(Ilustración: Giovanni Tazza).
(Ilustración: Giovanni Tazza).
Santiago Roncagliolo

El extraño caso del congresista Miguel Castro es el gran misterio de esta semana. El errático fujimorista se presentó voluntariamente en la fiscalía para declarar contra su partido, pero luego anunció que anularía su testimonio. Se enfadó porque habían revelado su nombre en la denuncia, pero acudió a la televisión, donde además del nombre, enseñó el rostro. Negó en público cualquier actividad delictiva, pero admitió como testigo protegido su participación en una supuesta organización criminal. Y por último, se negó a renunciar a su partido, aunque reconoció que a lo mejor lo botaban.

Quizá el congresista Castro posea una sofisticada estrategia para evadir a la justicia y a la vez mantener su lugar en el fujimorismo. Pero me inclino a creer que simplemente está aterrado y va improvisando. Sus idas y venidas, sospecho, no prueban una aguda inteligencia sino una profunda desorientación.

No es de extrañar. Castro proviene de una agrupación que necesita instrucciones precisas para votar, para hablar y hasta para aplaudir, cuyos miembros no han terminado la secundaria o consideran que leer produce Alzheimer, y se han dedicado sistemáticamente a tumbar y acosar ministros de Educación, agregados culturales y a cualquier sospechoso de estar alfabetizado.

Concentrado en el acoso y derribo, el séquito de no creyó necesario demasiado refinamiento intelectual. Pero lo que mantiene unido a un partido son precisamente las ideas. Un grupo político puede ser de izquierda o de derecha, pero para actuar coordinadamente necesita creer en cosas. En las mismas cosas. La terminación ‘ismo’ le hacía creer al fujimorismo que tenía un proyecto. Pero solo tenía un apellido.

En los años noventa, con el Perú hecho pedazos y las ideologías del siglo XX en caída libre, era posible creer en el presidente superhombre. Papá Alberto anunciaba a los cuatro vientos que carecía de ideas –y casi de vocabulario–, se ufanaba de gestionar el país “como una empresa”, y así y todo, se podía colgar lustrosas medallas en economía y pacificación. Keiko olvidó que el mérito no viene en el ADN. Te lo tienes que ganar. Y es más difícil reinar en un país que no necesita un Mesías.
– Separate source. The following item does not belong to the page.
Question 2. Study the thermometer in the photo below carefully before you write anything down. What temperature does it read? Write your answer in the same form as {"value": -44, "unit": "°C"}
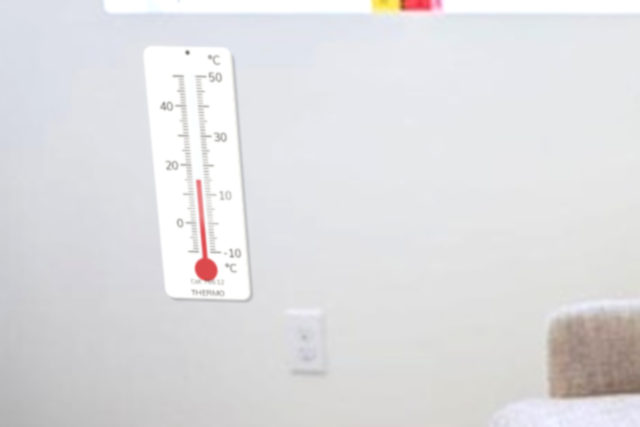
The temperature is {"value": 15, "unit": "°C"}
La heredera de la familia desaprovechó la oportunidad de consolidar el gran referente de la derecha peruana. El suyo podría haber funcionado como el Partido Popular de España, fundado por un ministro de Franco y heredero de un autoritarismo, pero capaz de presentar un proyecto de país en democracia. Y sin embargo, hasta hace un año, el único vínculo entre los fujimoristas era el indulto del ex presidente. Precisamente, una vez logrado ese objetivo, a los dirigentes no les quedaba más en común. Excepto, al parecer, sus negocios.

El Partido Popular, por cierto, también ha visto a muchos de sus líderes en prisión, incluso un vicepresidente. Y sin embargo, después de depurar a los presos, sigue vivo como institución. En el fujimorismo, después de las denuncias por lavado de activos... no queda nada. Como la carroza de Cenicienta a medianoche, los viejos camaradas se han convertido en testigos protegidos. Los perros de presa, en chuchos callejeros.

Durante años, Keiko ha dirigido la nave personalmente, con mano de hierro, armada solo con el apellido de su padre. No contrató a especialistas en navegación, ni consultó los mapas de vientos. No quiso sobrecargos ni lugartenientes. El barco iba tripulado solo por los ratones, que ahora han saltado por la borda y corretean entre las tablas del naufragio, sin saber hacia dónde escapar.